''I would say, 'God, I'm playing well,''' said Joe Ogilvie.
Except that he's not.
But he does have a slight edge over Woods, who is hardly playing at all.
The points distribution system goes down to the very decimal. Ogilvie finished in a two-way for 74th at the Phoenix Open, but because one full point is awarded only to 70th place, he earned 0.91 points. Woods did not make the 54-hole cut at Torrey Pines and finished in a two-way tie for 80th, thus receiving 0.79 points.
So at least Ogilvie has that going for him.
''It is amazing that we're one-third of the way through the season,'' Ogilvie said. ''But he's playing the Honda Classic, so I know he's looking at the stats and saying, 'If I can just get ahead of Ogilvie, I should be OK for the rest of the year.'''
Woods has said he's having a hard time getting his head around the wraparound season that started in July. That should start to clear up this week at the Honda Classic, which the No. 1 player sees as the start to his season.

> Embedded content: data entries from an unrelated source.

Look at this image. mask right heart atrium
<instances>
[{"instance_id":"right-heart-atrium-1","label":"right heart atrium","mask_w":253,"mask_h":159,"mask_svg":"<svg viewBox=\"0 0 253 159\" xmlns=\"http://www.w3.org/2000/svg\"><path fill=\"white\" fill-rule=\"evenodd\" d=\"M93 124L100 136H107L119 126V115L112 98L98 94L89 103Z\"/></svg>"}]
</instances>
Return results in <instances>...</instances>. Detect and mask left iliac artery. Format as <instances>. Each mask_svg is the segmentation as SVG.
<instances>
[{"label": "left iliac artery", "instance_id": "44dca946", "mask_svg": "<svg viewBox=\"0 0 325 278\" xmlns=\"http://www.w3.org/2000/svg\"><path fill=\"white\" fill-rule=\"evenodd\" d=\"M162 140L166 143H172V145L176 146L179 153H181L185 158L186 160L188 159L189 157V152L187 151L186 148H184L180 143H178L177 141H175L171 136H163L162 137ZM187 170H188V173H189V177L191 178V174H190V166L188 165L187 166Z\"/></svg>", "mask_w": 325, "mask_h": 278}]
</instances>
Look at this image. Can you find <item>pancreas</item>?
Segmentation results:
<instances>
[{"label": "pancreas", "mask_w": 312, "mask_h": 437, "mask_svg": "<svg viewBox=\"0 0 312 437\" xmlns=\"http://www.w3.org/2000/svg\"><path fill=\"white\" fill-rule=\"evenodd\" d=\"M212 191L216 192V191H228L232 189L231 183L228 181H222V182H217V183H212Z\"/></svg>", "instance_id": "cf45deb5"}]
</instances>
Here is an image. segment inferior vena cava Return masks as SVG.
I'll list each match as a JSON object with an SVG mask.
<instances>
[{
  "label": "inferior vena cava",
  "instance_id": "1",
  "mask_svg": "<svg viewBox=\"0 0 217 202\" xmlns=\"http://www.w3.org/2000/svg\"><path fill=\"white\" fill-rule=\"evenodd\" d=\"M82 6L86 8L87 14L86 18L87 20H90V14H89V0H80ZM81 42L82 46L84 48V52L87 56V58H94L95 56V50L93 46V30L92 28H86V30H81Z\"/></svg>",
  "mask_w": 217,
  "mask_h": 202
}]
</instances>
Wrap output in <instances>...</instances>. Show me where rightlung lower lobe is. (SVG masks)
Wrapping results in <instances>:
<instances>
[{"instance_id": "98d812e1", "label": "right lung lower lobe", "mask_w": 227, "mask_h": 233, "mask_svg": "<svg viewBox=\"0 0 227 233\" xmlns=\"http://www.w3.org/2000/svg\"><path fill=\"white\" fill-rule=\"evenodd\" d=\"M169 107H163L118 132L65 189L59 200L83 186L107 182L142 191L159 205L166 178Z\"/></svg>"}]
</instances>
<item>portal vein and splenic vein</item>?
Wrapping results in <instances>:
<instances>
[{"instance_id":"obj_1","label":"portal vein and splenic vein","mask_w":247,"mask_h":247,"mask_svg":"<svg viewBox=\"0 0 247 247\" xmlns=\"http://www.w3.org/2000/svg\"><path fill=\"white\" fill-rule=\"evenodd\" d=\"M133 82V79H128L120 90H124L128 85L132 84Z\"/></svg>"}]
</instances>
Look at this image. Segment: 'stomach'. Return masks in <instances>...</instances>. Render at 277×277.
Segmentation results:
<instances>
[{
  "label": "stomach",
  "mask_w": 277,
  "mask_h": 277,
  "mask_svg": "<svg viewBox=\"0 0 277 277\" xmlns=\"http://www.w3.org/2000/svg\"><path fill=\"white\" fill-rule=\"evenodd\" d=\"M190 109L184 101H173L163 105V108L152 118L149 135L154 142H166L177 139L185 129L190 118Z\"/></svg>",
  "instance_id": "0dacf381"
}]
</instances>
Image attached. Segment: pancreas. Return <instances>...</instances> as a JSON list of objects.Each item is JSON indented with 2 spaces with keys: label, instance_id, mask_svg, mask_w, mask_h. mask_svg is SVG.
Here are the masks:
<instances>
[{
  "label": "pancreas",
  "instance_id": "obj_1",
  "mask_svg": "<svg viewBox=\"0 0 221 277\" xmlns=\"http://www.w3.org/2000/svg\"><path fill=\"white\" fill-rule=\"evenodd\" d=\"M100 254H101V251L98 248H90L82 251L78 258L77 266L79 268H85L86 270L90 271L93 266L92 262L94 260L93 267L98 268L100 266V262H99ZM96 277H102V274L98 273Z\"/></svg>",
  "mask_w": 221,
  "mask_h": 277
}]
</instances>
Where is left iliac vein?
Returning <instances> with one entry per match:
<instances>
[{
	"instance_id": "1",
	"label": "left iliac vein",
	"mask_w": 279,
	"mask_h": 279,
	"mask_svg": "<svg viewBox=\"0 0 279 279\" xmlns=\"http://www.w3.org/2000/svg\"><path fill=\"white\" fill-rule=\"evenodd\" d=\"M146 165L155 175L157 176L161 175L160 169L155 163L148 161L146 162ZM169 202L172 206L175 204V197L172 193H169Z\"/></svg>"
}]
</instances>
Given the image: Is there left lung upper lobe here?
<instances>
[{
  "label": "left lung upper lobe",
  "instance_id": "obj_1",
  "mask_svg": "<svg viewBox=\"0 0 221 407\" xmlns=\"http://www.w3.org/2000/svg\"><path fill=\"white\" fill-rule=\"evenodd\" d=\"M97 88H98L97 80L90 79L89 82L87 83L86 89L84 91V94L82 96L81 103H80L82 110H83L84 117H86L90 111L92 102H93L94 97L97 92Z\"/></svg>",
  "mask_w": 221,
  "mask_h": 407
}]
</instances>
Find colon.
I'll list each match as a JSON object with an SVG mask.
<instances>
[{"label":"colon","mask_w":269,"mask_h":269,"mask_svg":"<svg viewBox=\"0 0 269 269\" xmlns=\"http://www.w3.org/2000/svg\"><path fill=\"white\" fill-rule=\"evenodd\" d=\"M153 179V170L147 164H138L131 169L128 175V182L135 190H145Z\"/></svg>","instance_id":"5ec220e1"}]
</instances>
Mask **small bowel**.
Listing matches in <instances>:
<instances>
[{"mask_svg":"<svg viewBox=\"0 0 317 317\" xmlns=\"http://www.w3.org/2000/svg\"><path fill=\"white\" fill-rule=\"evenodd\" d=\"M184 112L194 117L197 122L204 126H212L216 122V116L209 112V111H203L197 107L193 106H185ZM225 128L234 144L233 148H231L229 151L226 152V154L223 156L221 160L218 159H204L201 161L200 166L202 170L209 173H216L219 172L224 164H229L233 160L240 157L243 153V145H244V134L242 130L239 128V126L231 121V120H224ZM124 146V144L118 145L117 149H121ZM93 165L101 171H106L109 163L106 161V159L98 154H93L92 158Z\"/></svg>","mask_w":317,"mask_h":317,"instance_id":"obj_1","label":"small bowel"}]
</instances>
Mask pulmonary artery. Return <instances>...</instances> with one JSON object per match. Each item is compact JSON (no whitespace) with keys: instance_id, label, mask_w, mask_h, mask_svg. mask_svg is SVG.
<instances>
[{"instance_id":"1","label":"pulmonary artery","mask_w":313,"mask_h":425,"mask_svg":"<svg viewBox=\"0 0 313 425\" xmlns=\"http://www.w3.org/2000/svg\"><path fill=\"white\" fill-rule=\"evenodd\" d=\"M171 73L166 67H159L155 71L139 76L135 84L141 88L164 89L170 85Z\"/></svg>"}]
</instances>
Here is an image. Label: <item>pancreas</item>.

The Florida swing is better known as the road to the Masters, and it's time for Woods to get into gear.
He's in good company, of course. Masters champion Adam Scott, who has played twice as much as Woods this season on the PGA Tour (that would be two tournaments) is holding steady at No. 101 in the FedEx Cup. He's three spots ahead of Rory McIlroy.
That's what prompted NBC Sports analyst Johnny Miller to effectively dismiss the three wins this season by Jimmy Walker, the winners of the tournaments last fall (which include Webb Simpson and Dustin Johnson), or even the 64-64 weekend by Bubba Watson when he won at Riviera.
''We've had a lot of good stories,'' Miller said. ''But I think now the guns are back and probably ready to do something in the next couple weeks. So I don't see players that maybe are the second-tier players ... I think the big boys are warmed up and ready to go.''
Some of them are, anyway.
Scott followed his amazing run Down Under with a pair of top 10s in Hawaii before taking a six-week break. McIlroy had chances to win at Abu Dhabi and Dubai.
Woods is the mystery, though it's early, even if the PGA Tour's new schedule says otherwise.
He has played only four times since the Presidents Cup last October – the Turkish Airlines Open, his World Challenge against an 18-man field, Torrey Pines and Dubai. He missed the 54-hole cut at Torrey Pines with his worst score in America (79), and he tied for 41st in the Dubai Desert Classic.
Woods said he spent most of the offseason ''trying to get my body organized,'' and he said his game was slow to come around. But he's playing three of the next four weeks, including title defenses at Doral and Bay Hill.
Even with 14 tournaments already in the books, there is a sense the PGA Tour season is just started.
Besides, at this stage in his career, it's all about being ready for the majors for Woods.
He is not unlike Jack Nicklaus at age 38. Nicklaus played only five times before the Masters in 1978, and he played two events a month in the heart of the season (February through August). Then again, Nicklaus didn't have to worry about a FedEx Cup at the end of the year in which most players will be asked to compete seven times in nine weeks, all big tournaments. It would not be surprising for Woods to consider skipping a playoff event.
Woods rarely goes to a tournament without hearing some mention of being stuck on 14 majors - four short of the Nicklaus standard - since 2008. Expect to start hearing even more of that speculation with Augusta National around the corner.
Miller said last month that how Woods fared in the Masters would be a precursor to the rest of his year in the majors. During a conference call Monday, the two-time major champion made it sound as though the task were tougher than ever.
''Before it was like if he had his A-game, you could just kiss it off,'' Miller said. ''It wasn't going to happen. He was just so much better than everybody and so much better under pressure and so much better on Sundays and so much better in the majors. It was not a fair fight, as Roger Maltbie would say.''
That was Maltbie's famous line from the 2000 U.S. Open at Pebble Beach after Woods hit 7-iron out of the rough on the par-5 sixth hole to 15 feet. He won by 15 shots.
''Now, it's a fair fight, wouldn't you say?'' Miller said.
He asked that of Notah Begay, a close friend of Woods who also works as an analyst for NBC. Begay agreed, saying ''his game has come back down to Earth a little bit.''
''Prior to everything that's happened away from golf, if you were to pace your game according to Tiger Woods, you knew you were going to be around the top 10 and probably most likely near the lead,'' Begay said. ''And I don't think that's the case right now.''
That would be good news for those trying to challenge Woods – and bad news for Ogilvie.
''I just hope Tiger can pass me,'' Ogilvie said.
The sarcasm was heavy and the message was clear. No matter what the schedule says, it's early. Golf is just getting started.